Blazing a trail in her sector
It has been just over 30 years of service for this engineering trailblazer.
From starting out as a training engineering technician in 1980s, Prof Lize Theron has come a long way in a male dominated industry.
For several years she was the only female lecturer and the first person to do it with a PhD in the civil engineering department at the Central University of Technology. If this does not set her apart then nothing does.
Today she is one of few women in the faculty –a good sign for the institution and the sector.
She is also a conduit for postgraduate students wanting to follow her path having supervised a total of 15 students at varying levels of qualification.
She is also the lead of the Soil Mechanics Research Group, which assess or investigate foundation problems, especially in RDP houses, due to heaving clays in the Free State. It is for this research project that for there years in a row, Prof Theron received the J.E. Jennings award from the Geotechnical Division of the South African Institution of Civil Engineering between 2017 and 2019.

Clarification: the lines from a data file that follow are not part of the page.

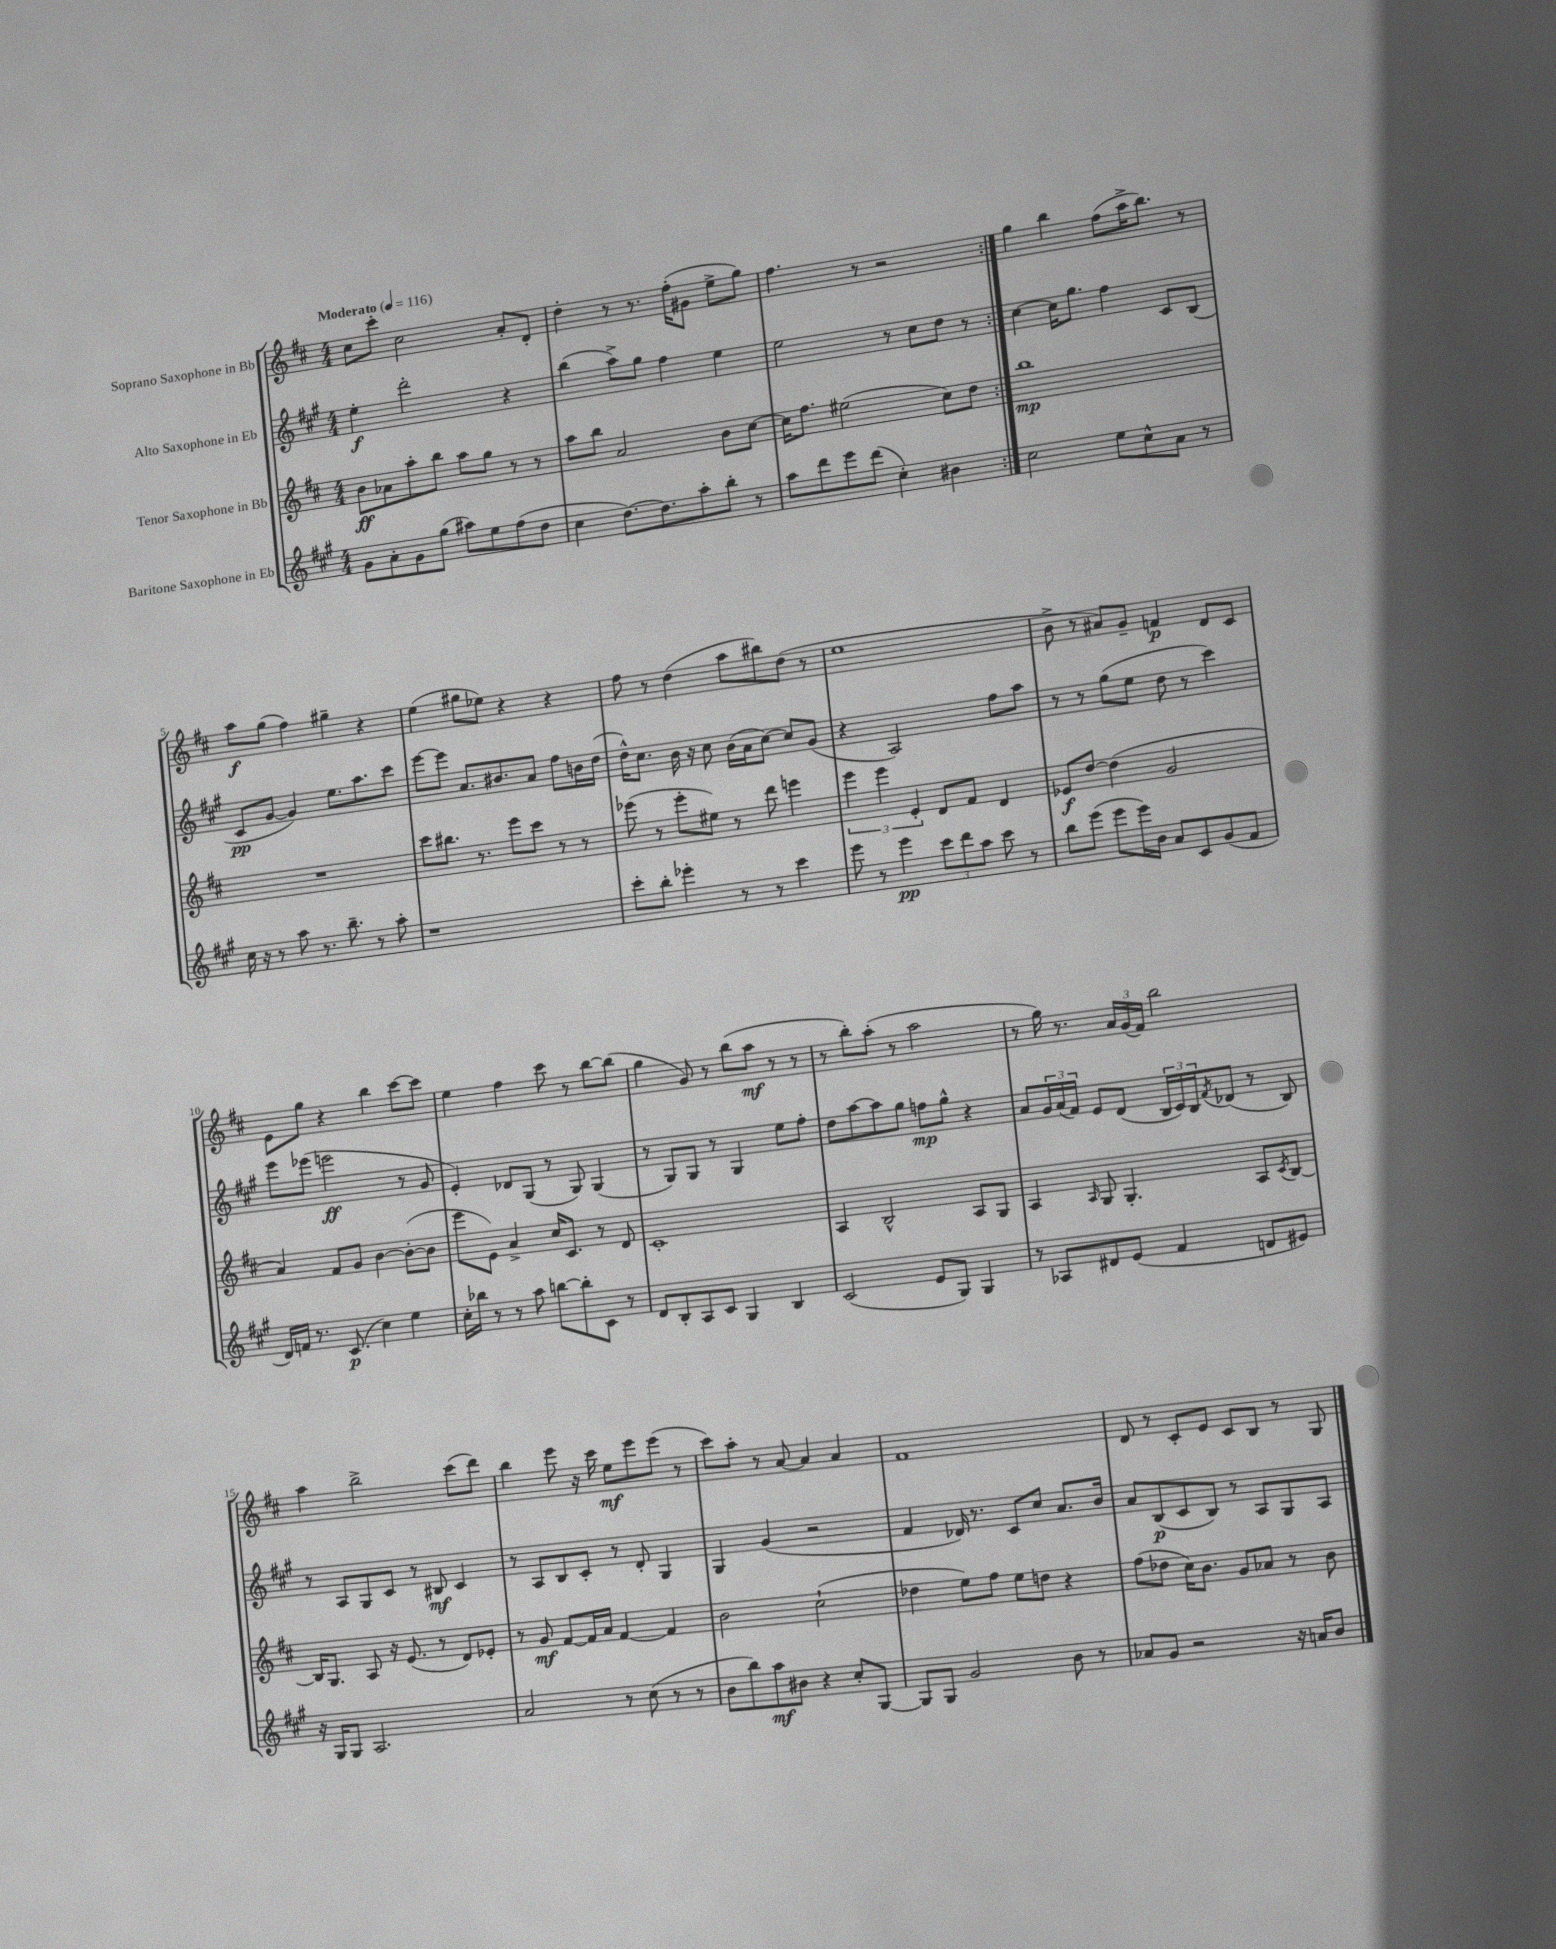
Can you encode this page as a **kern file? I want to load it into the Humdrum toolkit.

**kern	**dynam	**kern	**dynam	**kern	**dynam	**kern	**dynam
*part4	*part4	*part3	*part3	*part2	*part2	*part1	*part1
*staff4	*staff4	*staff3	*staff3	*staff2	*staff2	*staff1	*staff1
*I"Baritone Saxophone in Eb	*	*I"Tenor Saxophone in Bb	*	*I"Alto Saxophone in Eb	*	*I"Soprano Saxophone in Bb	*
*clefG2	*	*clefG2	*	*clefG2	*	*clefG2	*
*k[f#c#g#]	*	*k[f#c#]	*	*k[f#c#g#]	*	*k[f#c#]	*
*M4/4	*	*M4/4	*	*M4/4	*	*M4/4	*
*MM116	*	*MM116	*	*MM116	*	*MM116	*
=1	=1	=1	=1	=1	=1	=1	=1
!	!	!	!	!	!	!LO:TX:a:B:t=Moderato	!
8g#\L	.	8b\L	ff	4ee'\	f	8cc#\L	.
8a'\	.	8a-X\	.	.	.	8ccc#'\J	.
8g#\	.	8aa'\	.	2ddd'\	.	2cc#\	.
(8gg#\J	.	8bb\J	.	.	.	.	.
8aa#X\L)	.	8aa\L	.	.	.	.	.
8ee\	.	8gg\J	.	.	.	.	.
(8ff#\	.	8r	.	4r	.	8a'/L	.
8dd\J	.	8r	.	.	.	8d'/J	.
=2	=2	=2	=2	=2	=2	=2	=2
4cc#\	.	8aa\L	.	(4bb\	.	4dd'\	.
.	.	8bb\J	.	.	.	.	.
[8.dd\L)	.	2a/	.	8aa^\L)	.	8r	.
.	.	.	.	8gg#\J	.	8.r	.
8.dd\]	.	.	.	.	.	.	.
.	.	.	.	4ff#\	.	.	.
.	.	.	.	.	.	(16ff#'\KL	.
8aa'\	.	.	.	.	.	8g#X\J	.
8bb'\J	.	8b\L	.	4ee\	.	8ee^\L	.
8r	.	[8cc#\J	.	.	.	8gg\J)	.
=3	=3	=3	=3	=3	=3	=3	=3
8aa\L	.	16cc#\KL]	.	2ee\	.	4.ff#\	.
.	.	8.ff#\J	.	.	.	.	.
8ddd\	.	.	.	.	.	.	.
8eee\	.	(2ee#X\	.	.	.	.	.
(8ddd\J	.	.	.	.	.	8r	.
4cc#'\)	.	.	.	8r	.	2r	.
.	.	.	.	8cc#\L	.	.	.
4b#X\	.	8cc#\L)	.	8dd\J	.	.	.
.	.	8dd\J	.	8r	.	.	.
=4:|!	=4:|!	=4:|!	=4:|!	=4:|!	=4:|!	=4:|!	=4:|!
2cc#\	.	1bb	mp	[4cc#\	.	4gg\	.
.	.	.	.	16cc#\KL]	.	4bb\	.
.	.	.	.	8.gg#\J	.	.	.
8ee\L	.	.	.	4ff#\	.	(8ff#\L	.
8cc#^^\	.	.	.	.	.	16aa^\K	.
.	.	.	.	.	.	8.bb\J)	.
8a\J	.	.	.	8c#/L	.	.	.
8r	.	.	.	(8B/J	.	8r	.
!!LO:LB:g=z
=5	=5	=5	=5	=5	=5	=5	=5
16cc#\	.	1r	.	8c#/L	pp	8aa\L	f
16r	.	.	.	.	.	.	.
8r	.	.	.	[8g#/J	.	(8gg\J	.
8aa\	.	.	.	4g#/])	.	4ff#\)	.
8.r	.	.	.	.	.	.	.
.	.	.	.	8.ee\L	.	4gg#X~\	.
8.bb~\	.	.	.	.	.	.	.
.	.	.	.	8.aa\	.	.	.
8r	.	.	.	.	.	4r	.
8aa'\	.	.	.	8ccc#\J	.	.	.
=6	=6	=6	=6	=6	=6	=6	=6
1r	.	8ccc#\L	.	[8eee\L	.	(4ee\	.
.	.	8.bb#X\J	.	8eee\J]	.	.	.
.	.	.	.	8.a/L	.	8gg#X\L	.
.	.	8.r	.	.	.	.	.
.	.	.	.	.	.	8ee-X\J)	.
.	.	.	.	8.b#X/	.	.	.
.	.	8eee\L	.	.	.	4r	.
.	.	8ccc#\J	.	8a/J	.	.	.
.	.	8r	.	8ff#\L	.	4r	.
.	.	8r	.	16bn\L	.	.	.
.	.	.	.	(16dd\JJ	.	.	.
=7	=7	=7	=7	=7	=7	=7	=7
8ccc#'\L	.	(8eee-X\	.	16dd^^\KL)	.	8ff#\	.
.	.	.	.	8.cc#\J	.	.	.
8bb'\J	.	8r	.	.	.	8r	.
4eee-X'\	.	8eee-'\L	.	16b\	.	(4dd\	.
.	.	.	.	16r	.	.	.
.	.	8ee#X\J)	.	8cc#\	.	.	.
8r	.	8r	.	(16b\LL	.	8aa\L	.
.	.	.	.	16a\J	.	.	.
8r	.	8ddd\	.	[8cc#\J)	.	8bb#X\)	.
4ccc#\	.	4eeen\	.	8cc#/L]	.	(8dd\J	.
.	.	.	.	(8g#/J	.	8r	.
=8	=8	=8	=8	=8	=8	=8	=8
8eee\	.	6eee\	.	4r	.	1ee	.
8r	.	.	.	.	.	.	.
.	.	6eee\	.	.	.	.	.
4eee\	pp	.	.	2A/)	.	.	.
.	.	6e'/	.	.	.	.	.
12ccc#\L	.	8d/L	.	.	.	.	.
12ddd\	.	.	.	.	.	.	.
.	.	8f#/J	.	.	.	.	.
12aa\J	.	.	.	.	.	.	.
8ccc#\	.	4d/	.	8ff#\L	.	.	.
8r	.	.	.	8aa\J	.	.	.
=9	=9	=9	=9	=9	=9	=9	=9
8bb\L	.	8e-X/L	f	8r	.	8b^\	.
(8eee\J	.	[8dd/J	.	8r	.	8r	.
8eee\L	.	(4dd\]	.	(8gg#\L	.	8a#X/L)	.
16eee\L)	.	.	.	8ee\J	.	8g~/J	.
16b\JJ	.	.	.	.	.	.	.
8a/L	.	2g/	.	8dd\	.	4fn/	p
8c#/	.	.	.	8r	.	.	.
(8g#/	.	.	.	4ccc#\)	.	8d/L	.
8f#/J	.	.	.	.	.	8c#/J	.
!!LO:LB:g=z
=10	=10	=10	=10	=10	=10	=10	=10
16d/LL)	.	4a/)	.	8eee\L	.	8e\L	.
16fn/JJ	.	.	.	.	.	.	.
8.r	.	.	.	(8eee-X\J	.	8gg\J	.
.	.	8f#/L	.	2eeen\	ff	4r	.
(8.c#/	p	.	.	.	.	.	.
.	.	8g/J	.	.	.	.	.
4cc#\)	.	[4b\	.	.	.	4bb\	.
4ee\	.	(8b'\L_	.	8r	.	[8ccc#\L	.
.	.	8b\J]	.	8g#/	.	8ccc#\J]	.
=11	=11	=11	=11	=11	=11	=11	=11
16cc#'\LL	.	8eee\L	.	4e'/)	.	4ee\	.
16bb-X\JJ	.	.	.	.	.	.	.
8r	.	8e\J)	.	.	.	.	.
8r	.	4a^/	.	8d-X/L	.	4ff#\	.
8aa\	.	.	.	(8G#/J	.	.	.
[8bbn\L	.	16cc#/KL	.	8r	.	8ccc#\	.
.	.	8.c#/J	.	.	.	.	.
8bb'\]	.	.	.	8G#/)	.	8r	.
8c#\J	.	8r	.	(4G#/	.	[8bb\L	.
8r	.	8d/	.	.	.	(8bb\J]	.
=12	=12	=12	=12	=12	=12	=12	=12
8d/L	.	1c#'	.	8r	.	4gg\	.
8B'/	.	.	.	8G#/L)	.	.	.
8A/	.	.	.	8G#/J	.	8g/)	.
8c#/J	.	.	.	8r	.	8r	.
4G#/	.	.	.	4G#/	.	(8bb\L	.
.	.	.	.	.	.	8aa\J	mf
4B/	.	.	.	8ee\L	.	8r	.
.	.	.	.	8ff#'\J	.	8r	.
=13	=13	=13	=13	=13	=13	=13	=13
(2c#/	.	4A/	.	8dd\L	.	8r	.
.	.	.	.	[8aa\	.	8bb'\L)	.
.	.	2B^^/	.	8aa\]	.	(8aa'\J	.
.	.	.	.	8gg#\J	.	8r	.
8e/L	.	.	.	8ffn\L	mp	2aa\	.
8G#/J)	.	.	.	8gg#^^\J	.	.	.
4G#/	.	8A/L	.	4r	.	.	.
.	.	8G/J	.	.	.	.	.
=14	=14	=14	=14	=14	=14	=14	=14
8r	.	4A/	.	8a/L	.	8r	.
8A-X/L	.	.	.	24g#/L	.	16gg\)	.
.	.	.	.	(24a/	.	.	.
.	.	.	.	.	.	8.r	.
.	.	.	.	24f#/JJ)	.	.	.
.	.	16qqA/	.	.	.	.	.
8d#X/	.	8G/	.	8e/L	.	.	.
(8e/J	.	4.G'/	.	(8d/J	.	24a/LL	.
.	.	.	.	.	.	(24g/	.
.	.	.	.	.	.	24f#/JJ)	.
4f#/	.	.	.	24B/LL	.	2bb\	.
.	.	.	.	24c#/)	.	.	.
.	.	.	.	24B/J	.	.	.
.	.	.	.	8qf#/	.	.	.
.	.	.	.	(8d-X/J	.	.	.
8dn/L	.	8A/L	.	8r	.	.	.
.	.	8qc#/	.	.	.	.	.
8e#X/J)	.	[8B/J	.	8B/)	.	.	.
!!LO:LB:g=z
=15	=15	=15	=15	=15	=15	=15	=15
16r	.	16B/KL]	.	8r	.	4aa\	.
16G#/KL	.	8.G/J	.	.	.	.	.
8G#/J	.	.	.	8A/L	.	.	.
2.A/	.	8A/	.	8G#/	.	2bb^\	.
.	.	16r	.	8c#/J	.	.	.
.	.	(8.e/	.	.	.	.	.
.	.	.	.	8r	.	.	.
.	.	8r	.	8B#X/	mf	.	.
.	.	8d/L)	.	4c#/	.	(8ccc#\L	.
.	.	8e-X'/J	.	.	.	8ddd\J)	.
=16	=16	=16	=16	=16	=16	=16	=16
2a/	.	8r	.	8r	.	4bb\	.
.	.	8g/	mf	8A/L	.	.	.
.	.	[8f#/L	.	8B/	.	8eee\	.
.	.	16f#/L]	.	8c#'/J	.	16r	.
.	.	16a/JJ	.	.	.	16ccc#\	.
8r	.	[4f#/	.	8r	.	8ee\L	mf
(8cc#\	.	.	.	8d'/	.	8eee\	.
8r	.	4f#/]	.	4G#/	.	(8eee\J	.
8r	.	.	.	.	.	8r	.
=17	=17	=17	=17	=17	=17	=17	=17
8b\L	.	2b\	.	4G#/	.	8ccc#\L)	.
8bb\)	.	.	.	.	.	8aa'\J	.
8aa\	mf	.	.	(4g#/	.	8r	.
8b#X\J	.	.	.	.	.	[8a/	.
4r	.	(2cc#`\	.	2r	.	4a/]	.
8cc#'/L	.	.	.	.	.	4a/	.
[8G#/J	.	.	.	.	.	.	.
=18	=18	=18	=18	=18	=18	=18	=18
8G#/L]	.	4dd-X\	.	4f#/	.	1f#	.
8G#/J	.	.	.	.	.	.	.
2g#/	.	8ee\L)	.	16d-X/)	.	.	.
.	.	.	.	8.r	.	.	.
.	.	8ff#\J	.	.	.	.	.
.	.	8ee\L	.	8c#/L	.	.	.
.	.	8ddn\J	.	8cc#/J	.	.	.
8b\	.	4r	.	8.a/L	.	.	.
8r	.	.	.	.	.	.	.
.	.	.	.	16b/Jk	.	.	.
=19	=19	=19	=19	=19	=19	=19	=19
8a-X/L	.	(8ff#\L	.	8a/L	.	8d/	.
8g#/J	.	8dd-X\J	.	(8B/	p	8r	.
2r	.	16cc#\KL)	.	8c#/	.	8c#'/L	.
.	.	8.b\J	.	.	.	.	.
.	.	.	.	8B/J)	.	8e/J	.
.	.	8g/L	.	8r	.	8c#/L	.
.	.	8a-X/J	.	8A/L	.	8B/J	.
16r	.	8r	.	8G#/	.	8r	.
16an/KL	.	.	.	.	.	.	.
8b/J	.	8b\	.	8A/J	.	8G/	.
==	==	==	==	==	==	==	==
*-	*-	*-	*-	*-	*-	*-	*-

A feat achieved by no one else.
“What a few people know about me is that I was one of the first group of students to enrol for the civil engineering diploma at the then TFS (Technikon Free State). I was also part of the first group to obtain my diploma and national higher dip. After I joined CUT I was first to obtain a MTech, as well the first lecturer with a PhD, only female lecturer in civil engineering department for about 20years,” she says.
But this is not her highest honours; the awards she has received over the years are the actual accolades of her contribution to the industry.